Anthrax investigation generates valuable forensic science, NAU researcher says

Paul Keim

Northern Arizona University’s Paul Keim says the genomic analysis that linked the 2001 anthrax letters to the prime FBI suspect who committed suicide last month has generated unprecedented forensic science.

“The scientific advancement represents a large leap forward in our ability to attribute biothreat agents to their source,” Keim said.

Keim joined five other scientists at the FBI headquarters in Washington, D.C., on Monday for two press conferences addressing the science behind the FBI’s investigation into Bruce Ivins, an Army biodefense researcher at the U.S. Army Medical Research Institute for Infectious Diseases in Frederick, Md.

Ivins committed suicide as federal agents were preparing to charge him with carrying out the 2001 anthrax attacks when anthrax spores were sent through the mail, killing five people and sickening 17.

“NAU was one of many laboratories in the United States that was coordinated by the FBI in this highly sophisticated scientific investigation,” said Keim. “New forensic science was developed through this coordinated effort on a scale that had not been achieved previously in any other investigation.

“Genomic analysis has reached new levels of sophistication in the last seven years,” Keim continued. “This led to the most comprehensive description of a pathogen’s genetic material in the history of science. It was crucial in bringing this case near to closure.”

The FBI had subpoenaed 1,070 anthrax samples from throughout the United States and the world, and the Keim Genetics Lab at NAU was one of more than a dozen laboratories that conducted analyses of the samples. Keim’s lab verified the Ames strain of the anthrax samples, which was the strain used in the postal attacks. Keim noted that NAU had one of the few biosafety facilities in the country that could handle such evidence in 2001.

One of the samples the Keim lab investigated included the Ames strain that the FBI scientists had earlier destroyed. That strain pointed investigators to Ivins when they discovered he tried to substitute a different strain in subsequent samples.

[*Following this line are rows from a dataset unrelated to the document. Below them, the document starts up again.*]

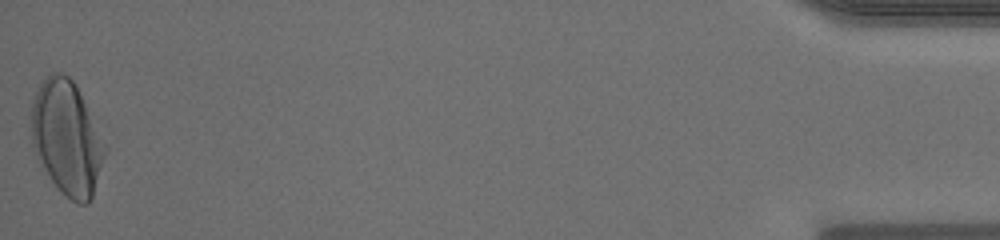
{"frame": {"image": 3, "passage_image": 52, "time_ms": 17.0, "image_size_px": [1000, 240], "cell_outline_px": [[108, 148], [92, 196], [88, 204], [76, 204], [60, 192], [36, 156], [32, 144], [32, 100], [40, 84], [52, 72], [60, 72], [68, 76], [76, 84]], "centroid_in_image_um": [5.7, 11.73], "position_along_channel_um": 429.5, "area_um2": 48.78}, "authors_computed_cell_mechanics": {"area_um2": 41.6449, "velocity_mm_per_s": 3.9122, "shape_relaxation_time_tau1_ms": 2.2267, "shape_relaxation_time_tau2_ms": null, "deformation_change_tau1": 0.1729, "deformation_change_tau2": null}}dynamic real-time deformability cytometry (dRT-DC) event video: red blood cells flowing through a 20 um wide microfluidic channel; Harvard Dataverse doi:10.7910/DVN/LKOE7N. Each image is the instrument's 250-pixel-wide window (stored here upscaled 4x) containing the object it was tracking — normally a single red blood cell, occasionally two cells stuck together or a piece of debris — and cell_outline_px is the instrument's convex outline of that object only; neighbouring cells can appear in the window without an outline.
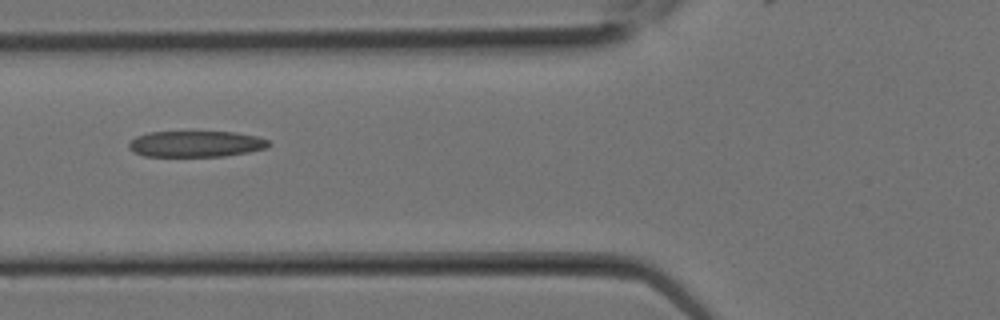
{"species": "Egyptian fruit bat (a non-hibernating species)", "species_latin": "Rousettus aegyptiacus", "temperature_condition": "room temperature", "stored_images_in_passage": 11, "camera_frame_rate_fps": 3000, "um_per_image_px": 0.085, "animal": {"sex": "female"}, "frame": {"image": 1, "passage_image": 10, "time_ms": 3.0, "image_size_px": [1000, 320], "cell_outline_px": [[272, 144], [268, 148], [248, 152], [224, 156], [144, 156], [128, 148], [128, 144], [136, 136], [148, 132], [236, 132], [256, 136], [268, 140]], "centroid_in_image_um": [16.68, 12.23], "position_along_channel_um": 109.1, "area_um2": 21.27}}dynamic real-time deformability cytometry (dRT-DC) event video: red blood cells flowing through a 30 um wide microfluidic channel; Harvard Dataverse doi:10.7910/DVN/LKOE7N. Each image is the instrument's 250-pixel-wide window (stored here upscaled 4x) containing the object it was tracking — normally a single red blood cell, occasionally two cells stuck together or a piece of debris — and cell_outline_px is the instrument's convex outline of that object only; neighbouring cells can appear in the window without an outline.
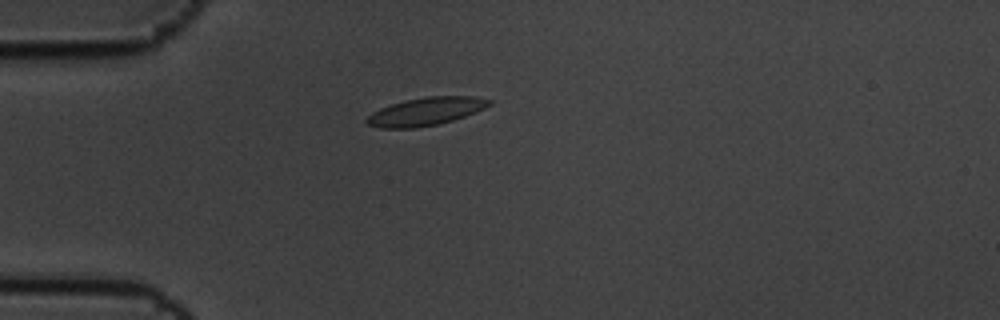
{"species": "common noctule bat (a hibernating species)", "species_latin": "Nyctalus noctula", "temperature_condition": "cold", "stored_images_in_passage": 6, "camera_frame_rate_fps": 3000, "um_per_image_px": 0.085, "animal": {"sex": "male", "body_mass_g": 19.5, "forearm_length_mm": 54.6}, "frame": {"image": 1, "passage_image": 4, "time_ms": 1.0, "image_size_px": [1000, 320], "cell_outline_px": [[492, 104], [476, 112], [452, 120], [436, 124], [416, 128], [380, 128], [368, 124], [364, 120], [372, 112], [380, 108], [404, 100], [428, 96], [476, 96], [492, 100]], "centroid_in_image_um": [36.2, 9.46], "position_along_channel_um": 48.8, "area_um2": 19.94}}
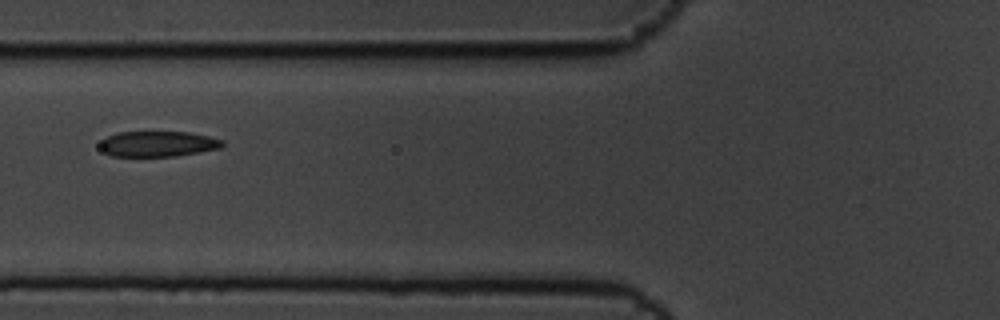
{"frame": {"image": 2, "passage_image": 6, "time_ms": 1.667, "image_size_px": [1000, 320], "cell_outline_px": [[224, 144], [220, 148], [200, 152], [176, 156], [112, 156], [104, 152], [100, 148], [100, 140], [108, 136], [120, 132], [188, 132], [208, 136], [224, 140]], "centroid_in_image_um": [13.42, 12.23], "position_along_channel_um": 112.4, "area_um2": 18.21}}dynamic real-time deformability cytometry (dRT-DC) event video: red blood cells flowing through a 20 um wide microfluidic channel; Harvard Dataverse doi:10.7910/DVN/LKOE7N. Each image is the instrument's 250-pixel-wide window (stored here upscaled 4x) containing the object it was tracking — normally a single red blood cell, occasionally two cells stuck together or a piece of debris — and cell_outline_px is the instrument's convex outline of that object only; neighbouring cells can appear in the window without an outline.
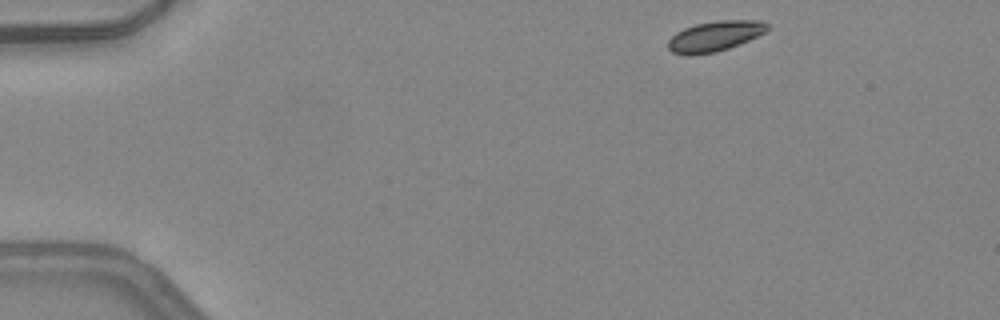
{"species": "common noctule bat (a hibernating species)", "species_latin": "Nyctalus noctula", "temperature_condition": "warm", "stored_images_in_passage": 13, "camera_frame_rate_fps": 3000, "um_per_image_px": 0.085, "animal": {"sex": "female", "body_mass_g": 24.6, "forearm_length_mm": 56.2}, "frame": {"image": 1, "passage_image": 1, "time_ms": 0.0, "image_size_px": [1000, 320], "cell_outline_px": [[768, 28], [764, 32], [740, 44], [716, 52], [692, 56], [672, 52], [668, 48], [668, 40], [676, 32], [684, 28], [696, 24], [716, 20], [760, 20], [768, 24]], "centroid_in_image_um": [60.73, 3.08], "position_along_channel_um": 24.3, "area_um2": 17.51}}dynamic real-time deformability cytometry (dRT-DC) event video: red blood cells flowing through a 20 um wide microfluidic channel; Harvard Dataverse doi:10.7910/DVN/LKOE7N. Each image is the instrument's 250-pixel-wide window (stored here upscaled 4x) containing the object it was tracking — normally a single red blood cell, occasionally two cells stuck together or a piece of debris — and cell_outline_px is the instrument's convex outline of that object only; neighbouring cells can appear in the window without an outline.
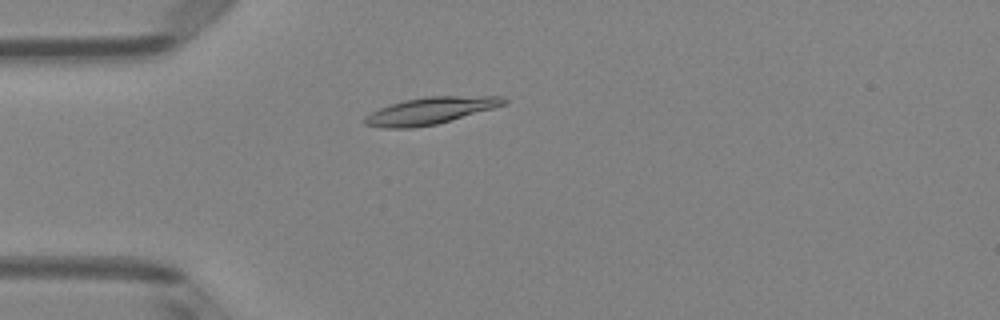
{"species": "Egyptian fruit bat (a non-hibernating species)", "species_latin": "Rousettus aegyptiacus", "temperature_condition": "room temperature", "stored_images_in_passage": 49, "camera_frame_rate_fps": 3000, "um_per_image_px": 0.085, "animal": {"sex": "female"}, "frame": {"image": 1, "passage_image": 12, "time_ms": 3.667, "image_size_px": [1000, 320], "cell_outline_px": [[508, 104], [436, 124], [412, 128], [384, 128], [364, 124], [364, 116], [368, 112], [404, 100], [428, 96], [504, 96], [508, 100]], "centroid_in_image_um": [36.58, 9.4], "position_along_channel_um": 48.4, "area_um2": 21.85}}
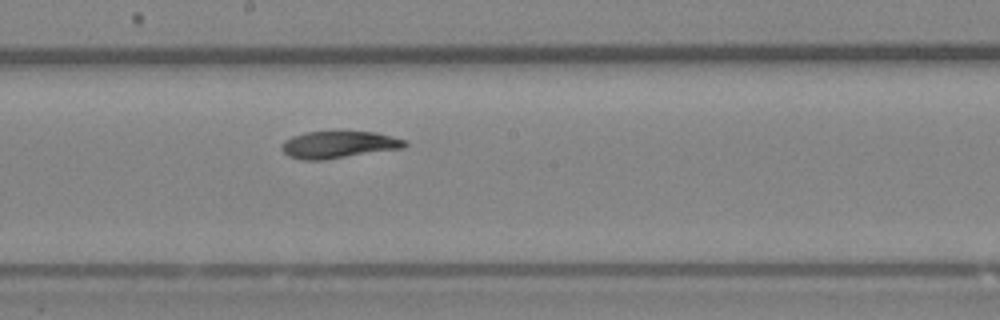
{"frame": {"image": 2, "passage_image": 26, "time_ms": 8.333, "image_size_px": [1000, 320], "cell_outline_px": [[408, 144], [404, 148], [324, 160], [300, 160], [288, 156], [280, 148], [284, 140], [292, 136], [304, 132], [376, 132], [408, 140]], "centroid_in_image_um": [28.79, 12.3], "position_along_channel_um": 219.4, "area_um2": 19.59}}
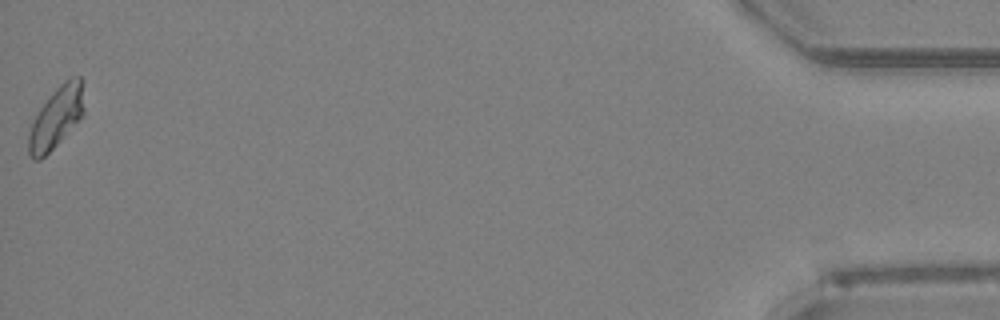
{"frame": {"image": 3, "passage_image": 49, "time_ms": 16.0, "image_size_px": [1000, 320], "cell_outline_px": [[84, 112], [60, 140], [40, 160], [32, 160], [28, 152], [28, 132], [32, 120], [40, 108], [52, 92], [64, 80], [72, 76], [80, 76], [84, 80]], "centroid_in_image_um": [4.78, 9.93], "position_along_channel_um": 430.4, "area_um2": 19.77}, "authors_computed_cell_mechanics": {"area_um2": 19.8832, "velocity_mm_per_s": 3.9883, "shape_relaxation_time_tau1_ms": 6.792, "shape_relaxation_time_tau2_ms": 5.1164, "deformation_change_tau1": 0.1749, "deformation_change_tau2": 0.0939}}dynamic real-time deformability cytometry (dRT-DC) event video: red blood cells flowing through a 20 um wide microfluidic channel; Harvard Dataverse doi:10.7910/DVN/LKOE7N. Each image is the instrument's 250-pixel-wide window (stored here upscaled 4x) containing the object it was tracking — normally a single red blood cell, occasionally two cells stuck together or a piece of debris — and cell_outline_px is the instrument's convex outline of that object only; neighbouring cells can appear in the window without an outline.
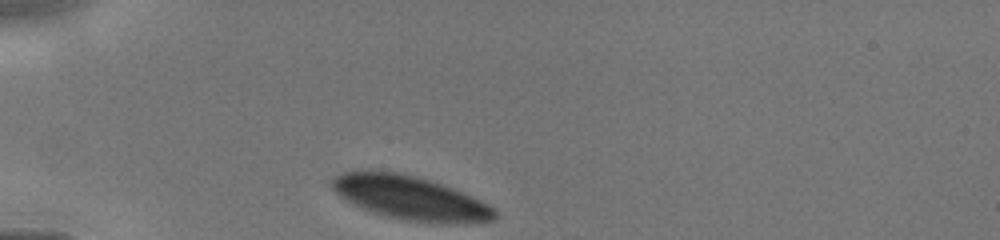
{"species": "human", "species_latin": "Homo sapiens", "temperature_condition": "cold", "stored_images_in_passage": 20, "camera_frame_rate_fps": 3000, "um_per_image_px": 0.085, "donor": {"sex": "male"}, "frame": {"image": 1, "passage_image": 1, "time_ms": 0.0, "image_size_px": [1000, 240], "cell_outline_px": [[496, 216], [492, 220], [468, 224], [444, 224], [404, 220], [384, 216], [360, 208], [352, 204], [340, 196], [324, 180], [340, 172], [352, 168], [396, 172], [416, 176], [452, 188], [472, 196], [496, 208]], "centroid_in_image_um": [34.76, 16.8], "position_along_channel_um": 50.2, "area_um2": 42.66}}
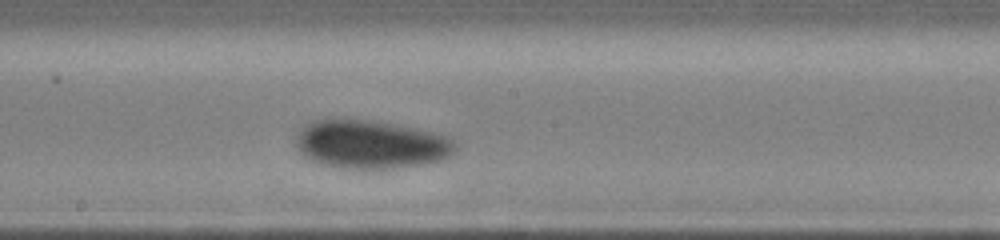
{"frame": {"image": 2, "passage_image": 10, "time_ms": 4.333, "image_size_px": [1000, 240], "cell_outline_px": [[456, 148], [452, 156], [444, 160], [424, 164], [392, 168], [340, 168], [324, 164], [312, 160], [304, 156], [296, 148], [296, 136], [300, 128], [312, 120], [328, 116], [372, 120], [396, 124], [440, 132], [456, 140]], "centroid_in_image_um": [31.54, 12.22], "position_along_channel_um": 216.7, "area_um2": 46.3}}
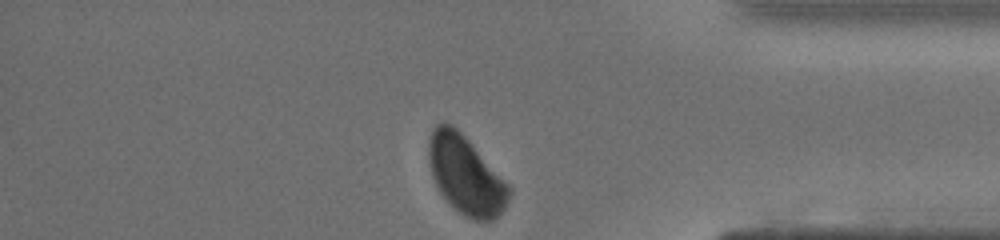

The science entailed conducting DNA fingerprinting on an entire anthrax genome. Previous analyses looked at only snippets of DNA. Human genome studies over the last two decades have made the study of complete genomes more economically feasible.

“The more DNA you have, the more information you have to look at,” Keim explained.

The NAU researcher said the forensic science developed in the FBI investigation will result in a “peace dividend.” Keim said, “We will be able to fight common infectious diseases more easily as a result of developing this highly sophisticated DNA fingerprinting.

“Hospital-acquired and food-borne infections will be approached in a different manner involving whole genome analysis,” according to Keim. “We have shown the way forward.”

Keim’s lab has been a critical player in the development of “pathogen fingerprinting” for several years. Key to this was the development by Keim of a relationship in 2002 with the Translational Genomics Research Institute.

Keim directs the Pathogen Genomics research program for TGen, where he established TGen North, a state-of-the-art genomics laboratory in Flagstaff. TGen North’s mission is advancing public health, clinical medicine and biodefense through targeted microbial genomics.

Under Keim’s direction, scientists at TGen North are developing the next generation of molecular tools for biothreat and other disease outbreak investigations.

Several important outcomes have already resulted from TGen North’s work in pathogen genomics research, including the development of new diagnostic tests for influenza, Valley Fever, drug-resistant organisms, like the deadly MRSA (Methicilin-resistant Staphylococcus aureus), and biothreat agents, such as plague and anthrax. TGen North scientists are also developing new ways to explore the complex communities of bacteria and other microbes that are associated with human health and disease.